### Given instruction a
Answer these questions about the MLX Primitives page, giving each answer on its own line and marking it (i), (ii) or (iii) to match:
(i) What command installs the library?
(ii) Which submodule offers chip detection and auto-tuning?
(iii) For associative_scan with operator="ssm", what is used when seq_len <= 8?

Skip to content

zakkeown/mlx-primitives

Repository files navigation

MLX Primitives

Building blocks for MLX on Apple Silicon.

Installation

pip install mlx-primitives

For development:

git clone https://github.com/zakkeown/mlx-primitives
cd mlx-primitives
pip install -e ".[dev]"

What This Library Provides

Attention Mechanisms

  • FlashAttention - Custom Flash Attention with O(n) memory via tiled online softmax
  • SlidingWindowAttention - Fixed window context attention (Mistral-style)
  • ChunkedCrossAttention - Memory-efficient cross-attention for long KV sequences

Note: FlashAttention is a custom implementation of the Flash Attention algorithm (Dao et al., 2022) with O(n) memory complexity. It uses tiled online softmax and has both a Python fallback and an optimized Metal kernel. This is NOT a wrapper around mx.fast.scaled_dot_product_attention.

Core Primitives

  • Parallel Scan: associative_scan, selective_scan for SSM-style recurrences
  • MoE: SparseMoELayer, ExpertDispatch, build_expert_dispatch, compute_load_balancing_loss
  • Gather/Scatter: selective_gather, selective_scatter_add

Training Utilities

  • Gradient Checkpointing: checkpoint, checkpoint_sequential for memory-efficient training

Additional Submodules

These are available via direct import from submodules:

Submodule Contents
mlx_primitives.cache Paged attention, KV cache management, eviction policies
mlx_primitives.generation Batched generation engine, samplers, schedulers
mlx_primitives.kernels Fused ops (SwiGLU, GeGLU, RMSNorm, INT8/INT4 quantization)
mlx_primitives.dsl Metal-Triton DSL for writing Metal kernels in Python
mlx_primitives.hardware Chip detection, auto-tuning
mlx_primitives.memory Unified memory primitives, streaming
mlx_primitives.ane Neural Engine offload (requires coremltools)

SSM Performance Notes

The associative_scan with operator="ssm" implements parallel prefix scan for SSM recurrences:

  • seq_len <= 8: Uses vectorized MLX fallback (still GPU-accelerated)

### Data for the task

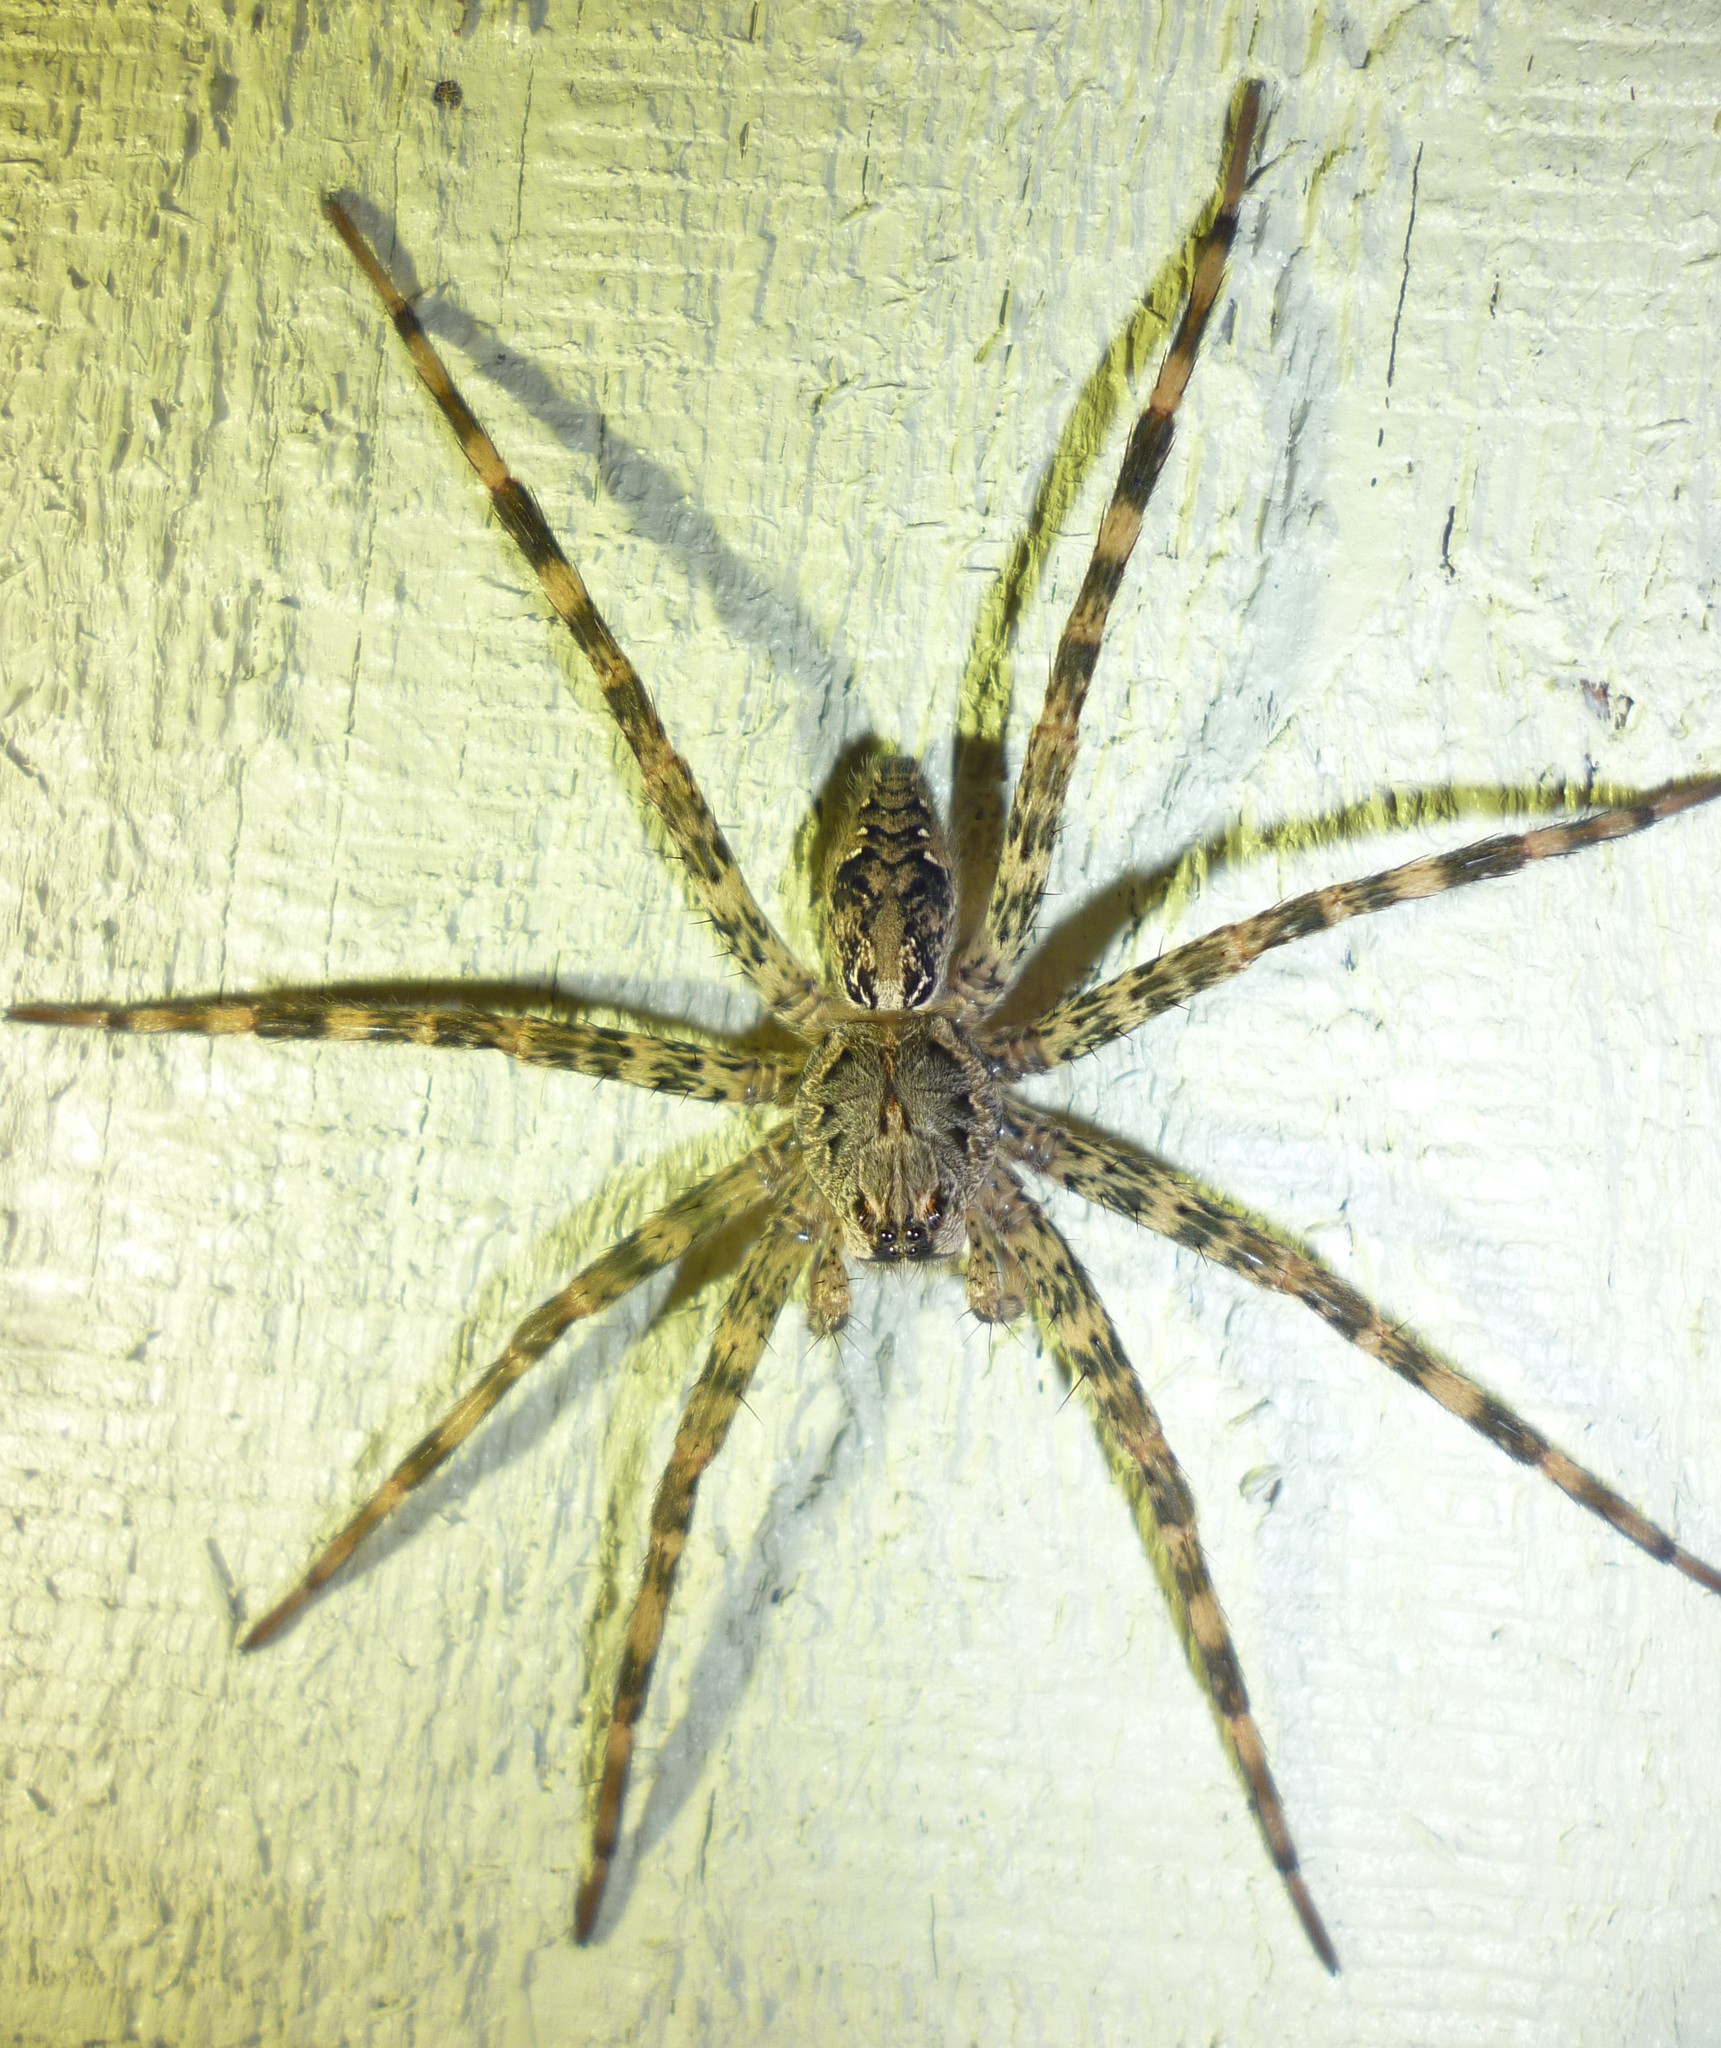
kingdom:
* * *
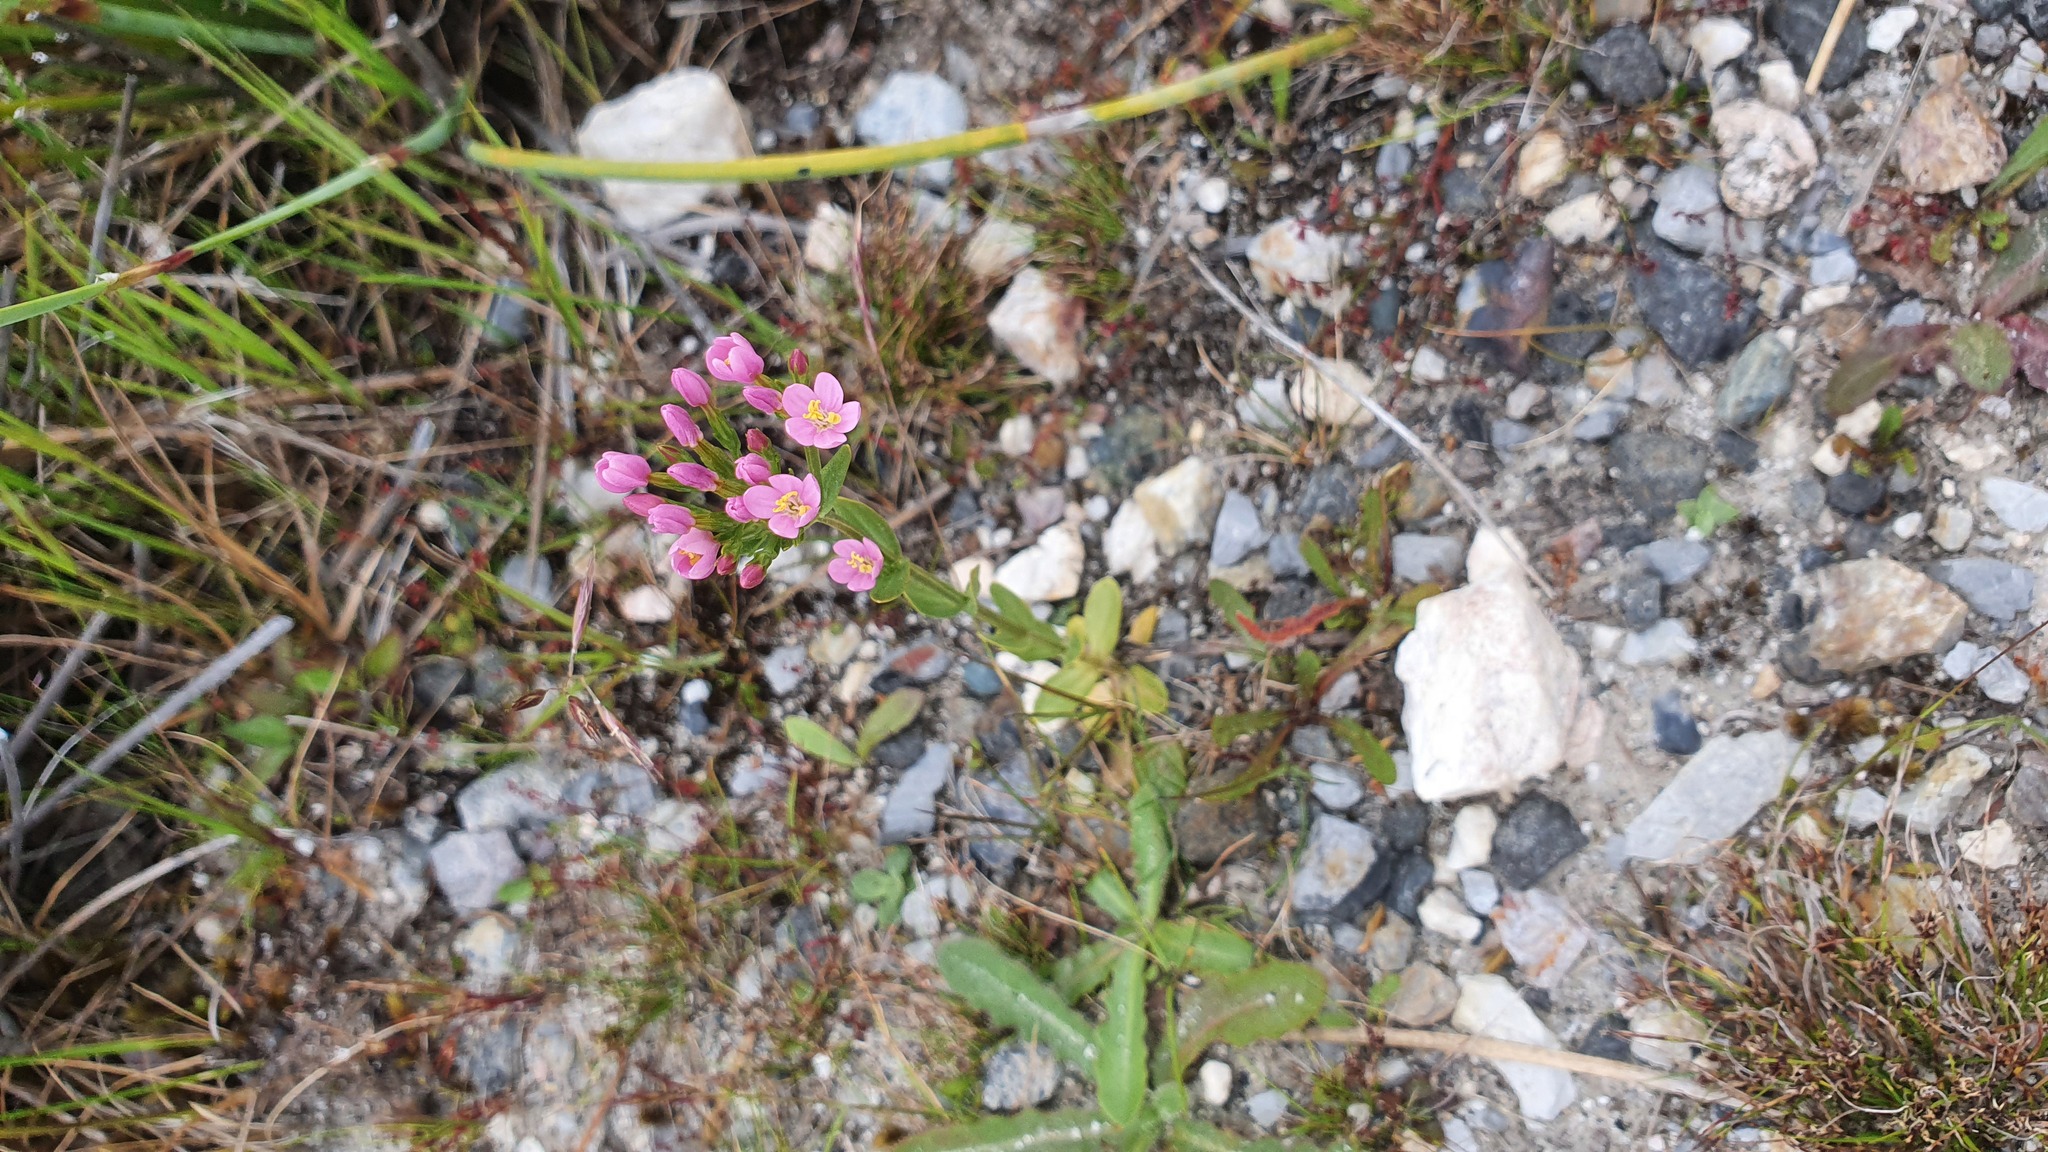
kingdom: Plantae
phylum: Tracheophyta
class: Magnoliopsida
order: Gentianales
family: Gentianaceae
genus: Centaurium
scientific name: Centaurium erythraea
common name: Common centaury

### Given instruction b
Rewrite the entry lines from the one containing "order: Gentianales" through the one containing "common name: Common centaury", inclusive, as a Markdown table. Use a column n for the row number and a column Line for the line itself, and leave out any blank lines.

### Output a
(i) pip install mlx-primitives
(ii) mlx_primitives.hardware
(iii) A vectorized MLX fallback (still GPU-accelerated)

### Output b
| n | Line |
|---|---|
| 1 | order: Gentianales |
| 2 | family: Gentianaceae |
| 3 | genus: Centaurium |
| 4 | scientific name: Centaurium erythraea |
| 5 | common name: Common centaury |